Cervical adenocarcinoma in situ (AIS) is a critical premalignant lesion whose accurate histopathological diagnosis is challenging. Early detection is essential to prevent progression to invasive cervical adenocarcinoma. In this study, we developed a deep learning-based virtual pathology assistant capable of distinguishing AIS from normal cervical gland histology using the CAISHI dataset, which contains 2240 expert-labeled H&E images (1010 normal and 1230 AIS). All images underwent Macenko stain normalization and patch-based preprocessing to enhance morphological feature representation. An EfficientNet-B3 convolutional neural network was trained using class-balanced sampling and focal loss to address dataset imbalance and emphasize difficult examples. The final model achieved an overall accuracy of 0.7323, with an F1-score of 0.75 for the Abnormal class and 0.71 for the Normal class.
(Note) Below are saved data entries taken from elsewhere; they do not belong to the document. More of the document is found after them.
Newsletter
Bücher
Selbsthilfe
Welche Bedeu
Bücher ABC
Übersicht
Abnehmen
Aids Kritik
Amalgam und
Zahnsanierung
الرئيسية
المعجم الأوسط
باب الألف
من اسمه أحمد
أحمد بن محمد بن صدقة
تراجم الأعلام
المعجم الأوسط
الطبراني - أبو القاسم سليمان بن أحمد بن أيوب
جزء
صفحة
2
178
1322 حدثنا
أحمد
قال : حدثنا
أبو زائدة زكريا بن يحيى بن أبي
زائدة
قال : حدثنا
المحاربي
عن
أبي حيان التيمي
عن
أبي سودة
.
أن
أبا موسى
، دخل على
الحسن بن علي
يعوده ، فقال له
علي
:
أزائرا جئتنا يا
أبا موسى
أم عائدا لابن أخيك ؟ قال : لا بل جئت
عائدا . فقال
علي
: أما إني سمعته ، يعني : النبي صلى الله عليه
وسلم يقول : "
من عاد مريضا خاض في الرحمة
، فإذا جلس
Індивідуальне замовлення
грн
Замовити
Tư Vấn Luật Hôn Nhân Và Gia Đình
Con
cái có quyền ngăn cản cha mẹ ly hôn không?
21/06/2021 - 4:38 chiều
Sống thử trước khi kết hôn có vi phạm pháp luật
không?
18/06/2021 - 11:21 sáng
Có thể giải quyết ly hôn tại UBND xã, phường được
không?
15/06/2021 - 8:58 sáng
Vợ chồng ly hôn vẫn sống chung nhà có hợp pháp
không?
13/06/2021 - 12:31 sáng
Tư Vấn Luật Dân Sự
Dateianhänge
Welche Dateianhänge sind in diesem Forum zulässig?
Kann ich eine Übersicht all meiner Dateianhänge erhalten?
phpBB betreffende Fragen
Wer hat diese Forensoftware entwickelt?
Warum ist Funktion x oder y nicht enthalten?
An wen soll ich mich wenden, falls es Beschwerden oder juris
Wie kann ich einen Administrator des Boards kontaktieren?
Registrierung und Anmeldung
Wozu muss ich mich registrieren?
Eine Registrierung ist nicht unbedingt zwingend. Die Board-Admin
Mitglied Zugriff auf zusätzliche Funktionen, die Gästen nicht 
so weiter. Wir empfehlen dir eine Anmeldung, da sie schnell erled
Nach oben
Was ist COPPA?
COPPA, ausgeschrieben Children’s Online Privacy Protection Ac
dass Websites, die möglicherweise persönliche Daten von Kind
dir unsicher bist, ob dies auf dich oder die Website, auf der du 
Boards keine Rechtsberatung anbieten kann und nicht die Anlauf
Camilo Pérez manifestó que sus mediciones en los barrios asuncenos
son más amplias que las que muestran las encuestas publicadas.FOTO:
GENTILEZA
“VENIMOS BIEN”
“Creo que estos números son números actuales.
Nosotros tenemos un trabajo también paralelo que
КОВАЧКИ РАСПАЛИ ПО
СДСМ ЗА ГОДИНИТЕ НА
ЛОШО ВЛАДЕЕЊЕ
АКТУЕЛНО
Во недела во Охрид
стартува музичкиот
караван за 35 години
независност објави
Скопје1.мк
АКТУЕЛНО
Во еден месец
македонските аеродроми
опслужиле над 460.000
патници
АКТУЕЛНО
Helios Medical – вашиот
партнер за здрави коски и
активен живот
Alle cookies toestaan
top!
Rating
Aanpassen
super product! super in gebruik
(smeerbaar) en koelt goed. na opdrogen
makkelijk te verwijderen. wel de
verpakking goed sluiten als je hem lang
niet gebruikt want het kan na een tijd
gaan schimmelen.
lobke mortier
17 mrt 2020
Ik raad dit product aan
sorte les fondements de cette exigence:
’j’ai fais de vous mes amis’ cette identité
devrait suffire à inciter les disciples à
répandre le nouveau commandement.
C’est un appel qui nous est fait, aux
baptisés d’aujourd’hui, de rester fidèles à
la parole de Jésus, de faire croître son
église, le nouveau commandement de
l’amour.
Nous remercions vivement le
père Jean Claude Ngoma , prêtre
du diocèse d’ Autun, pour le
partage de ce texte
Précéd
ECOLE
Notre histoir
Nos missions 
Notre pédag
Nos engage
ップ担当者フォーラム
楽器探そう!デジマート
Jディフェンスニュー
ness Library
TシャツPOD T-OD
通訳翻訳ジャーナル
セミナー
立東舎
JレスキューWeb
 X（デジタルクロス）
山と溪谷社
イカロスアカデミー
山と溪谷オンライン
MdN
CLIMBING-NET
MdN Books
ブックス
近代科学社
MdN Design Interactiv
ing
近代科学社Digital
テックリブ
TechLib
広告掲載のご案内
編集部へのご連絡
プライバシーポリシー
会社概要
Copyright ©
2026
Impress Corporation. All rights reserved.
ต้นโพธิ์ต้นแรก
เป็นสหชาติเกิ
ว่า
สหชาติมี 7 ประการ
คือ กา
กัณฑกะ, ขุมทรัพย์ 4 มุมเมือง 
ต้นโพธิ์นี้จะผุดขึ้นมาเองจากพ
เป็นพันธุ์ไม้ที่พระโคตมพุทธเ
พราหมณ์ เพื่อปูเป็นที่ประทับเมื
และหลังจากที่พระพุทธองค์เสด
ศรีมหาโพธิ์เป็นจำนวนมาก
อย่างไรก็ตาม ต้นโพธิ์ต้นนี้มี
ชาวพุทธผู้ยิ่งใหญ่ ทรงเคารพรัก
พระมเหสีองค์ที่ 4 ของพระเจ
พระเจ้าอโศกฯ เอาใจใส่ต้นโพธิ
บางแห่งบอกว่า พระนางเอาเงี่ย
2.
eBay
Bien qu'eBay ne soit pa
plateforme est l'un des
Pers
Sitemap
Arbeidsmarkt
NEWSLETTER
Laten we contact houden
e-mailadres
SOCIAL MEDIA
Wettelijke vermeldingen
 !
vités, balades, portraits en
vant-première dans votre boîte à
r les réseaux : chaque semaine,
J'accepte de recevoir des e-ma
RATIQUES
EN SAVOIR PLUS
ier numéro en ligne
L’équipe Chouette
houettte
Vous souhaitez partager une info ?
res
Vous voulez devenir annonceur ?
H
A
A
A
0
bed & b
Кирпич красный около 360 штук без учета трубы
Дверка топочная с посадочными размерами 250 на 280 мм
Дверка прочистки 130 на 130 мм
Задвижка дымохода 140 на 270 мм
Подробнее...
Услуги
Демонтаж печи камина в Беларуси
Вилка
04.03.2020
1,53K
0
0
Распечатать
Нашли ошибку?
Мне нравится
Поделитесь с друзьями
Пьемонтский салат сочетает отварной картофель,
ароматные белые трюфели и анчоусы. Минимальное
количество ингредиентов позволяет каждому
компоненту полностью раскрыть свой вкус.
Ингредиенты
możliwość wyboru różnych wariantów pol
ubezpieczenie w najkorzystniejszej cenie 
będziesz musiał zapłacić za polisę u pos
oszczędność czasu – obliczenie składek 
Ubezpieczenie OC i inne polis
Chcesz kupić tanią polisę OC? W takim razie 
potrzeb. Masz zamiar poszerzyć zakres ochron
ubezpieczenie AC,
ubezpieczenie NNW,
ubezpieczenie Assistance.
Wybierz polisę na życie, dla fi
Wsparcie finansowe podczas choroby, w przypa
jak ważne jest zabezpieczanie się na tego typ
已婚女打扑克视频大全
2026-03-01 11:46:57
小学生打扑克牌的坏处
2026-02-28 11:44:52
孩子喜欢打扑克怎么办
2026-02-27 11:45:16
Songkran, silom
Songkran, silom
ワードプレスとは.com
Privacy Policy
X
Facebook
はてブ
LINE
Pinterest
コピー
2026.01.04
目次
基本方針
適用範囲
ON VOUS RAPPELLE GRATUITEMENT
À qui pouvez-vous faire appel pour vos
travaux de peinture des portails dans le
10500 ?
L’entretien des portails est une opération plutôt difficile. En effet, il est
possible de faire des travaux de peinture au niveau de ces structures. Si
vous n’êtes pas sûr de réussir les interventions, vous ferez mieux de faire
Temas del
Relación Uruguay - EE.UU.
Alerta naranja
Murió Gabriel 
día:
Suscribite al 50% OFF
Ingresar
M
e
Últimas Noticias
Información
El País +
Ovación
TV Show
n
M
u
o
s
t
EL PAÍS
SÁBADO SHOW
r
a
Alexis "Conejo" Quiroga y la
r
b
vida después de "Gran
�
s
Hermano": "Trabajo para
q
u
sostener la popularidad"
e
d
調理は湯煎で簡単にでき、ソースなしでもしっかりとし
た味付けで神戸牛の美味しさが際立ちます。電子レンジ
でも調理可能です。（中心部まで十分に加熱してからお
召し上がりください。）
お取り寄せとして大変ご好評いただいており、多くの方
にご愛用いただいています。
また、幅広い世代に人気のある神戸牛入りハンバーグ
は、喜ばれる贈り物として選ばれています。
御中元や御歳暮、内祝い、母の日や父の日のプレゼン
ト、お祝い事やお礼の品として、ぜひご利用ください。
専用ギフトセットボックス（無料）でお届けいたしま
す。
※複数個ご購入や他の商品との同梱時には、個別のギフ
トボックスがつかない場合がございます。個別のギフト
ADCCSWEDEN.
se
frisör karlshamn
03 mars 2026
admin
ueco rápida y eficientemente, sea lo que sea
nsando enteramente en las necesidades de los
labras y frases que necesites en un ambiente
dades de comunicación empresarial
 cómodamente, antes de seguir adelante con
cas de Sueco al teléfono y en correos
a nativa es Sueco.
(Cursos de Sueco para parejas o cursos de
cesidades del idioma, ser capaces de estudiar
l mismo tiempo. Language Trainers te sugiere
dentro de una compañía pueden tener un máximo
Grad-CAM heatmaps demonstrated biologically interpretable activation patterns, highlighting nuclear atypia and glandular crowding consistent with AIS morphology. The trained model was deployed in a Gradio-based virtual diagnostic assistant. These findings demonstrate the feasibility of lightweight, interpretable AI systems for cervical gland pathology, with potential applications in screening workflows, education, and low-resource settings.

Paper Structure

This paper contains 11 sections, 3 figures.

Figures (3)

  • Figure 1: Confusion Matrix (after transfer learning). The final model achieved 123 True Negatives (correctly classified Abnormal) and 104 True Positives (correctly classified Normal) [65]. Crucially, the number of False Negatives (Actual Abnormal, Predicted Normal) was 46, representing a significant reduction compared to the previous model iteration [66].
  • Figure 2: Sample False Negative Images (Actual: Abnormal, Predicted: Normal). Examples of cervical gland histology images where the model incorrectly predicted 'Normal' [70]. These cases represent subtle or ambiguous presentations of AIS, highlighting the complexity of classifying real-world tissue patterns [71].
  • Figure 3: Precision, Recall, and F1-score vs. Prediction Threshold. This plot illustrates the performance metrics as a function of the classification threshold [74]. The intersection of the Abnormal Recall (orange) and Normal Recall (dashed purple with 'x') curves near a threshold of 0.45 indicates a balanced operating point for the two classes [75].